--- TEXT SEGMENT ---
Content starts

Shared another heart-warming anecdote with you:

Had coffee with a friend whom I had met only for the 2nd time! She is actually a childhood friend of my fiance and we had hit it off when we met. She is a lively, cheerful and independent lady in her early 30s, who is running her own businesses.

When we finally met up for coffee after almost a year, I immediately asked how her relationship is going and whether she is going to get married. She answered, “On the verge of breaking”. This is the start of a long mutual sharing on relationships; parental and love relationships.

She shared that she was very angry with her parents, especially her mum for almost 9-10 years. She had an elder brother and a younger brother who could not get along and lived in the same room as they have very different habits and lifestyle. So when the family have their own place, there were only 3 rooms. Her parents then made the decision to have her continue to stay with the grandma while they moved to the new home.

Hurted and rejected by the parents’ decision, she only went back when necessary and did not communicate much with the mum for many years. Always thinking to herself and taking the stance that she is an outsider and they are a family.

She took almost 10 years to get over her first relationship in college that also only lasted for a few months. When the guy broke off with her (it was a long distance relationship), she felt it as if it was her family rejecting her again, and held on to her anger and hurt for a very long time.

Content ends

Summarize the coffee anecdote in two sentences.

--- Stored items ---
Content starts

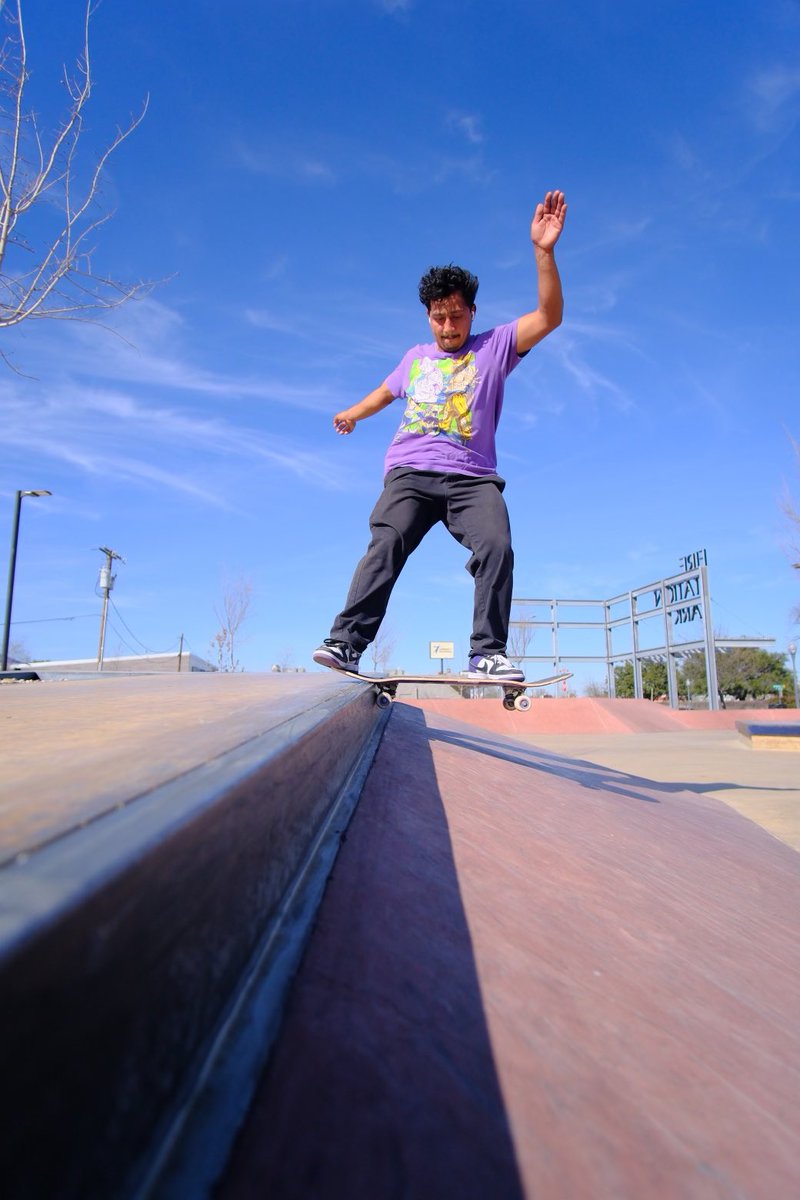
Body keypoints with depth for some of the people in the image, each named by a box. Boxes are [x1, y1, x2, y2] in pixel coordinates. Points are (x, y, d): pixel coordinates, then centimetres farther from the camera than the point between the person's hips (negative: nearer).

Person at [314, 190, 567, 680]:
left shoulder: (494, 346, 13)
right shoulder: (416, 358, 26)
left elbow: (549, 317, 0)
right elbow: (387, 391, 45)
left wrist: (544, 251, -13)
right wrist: (354, 413, 59)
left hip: (472, 477, -1)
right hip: (410, 472, 2)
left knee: (496, 547, -25)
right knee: (386, 546, -21)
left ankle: (488, 654, -24)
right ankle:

Content ends

--- WRITTEN SOLUTION ---
Over coffee, the writer learned that a childhood friend of the writer's fiance, a lively, independent woman in her early 30s who runs her own businesses, had a relationship on the verge of breaking. She described being angry for years with her parents, especially her mother, for leaving her with her grandmother when the family moved to a three-room home, and said that the end of a months-long college relationship felt like another family rejection and took her almost 10 years to get over.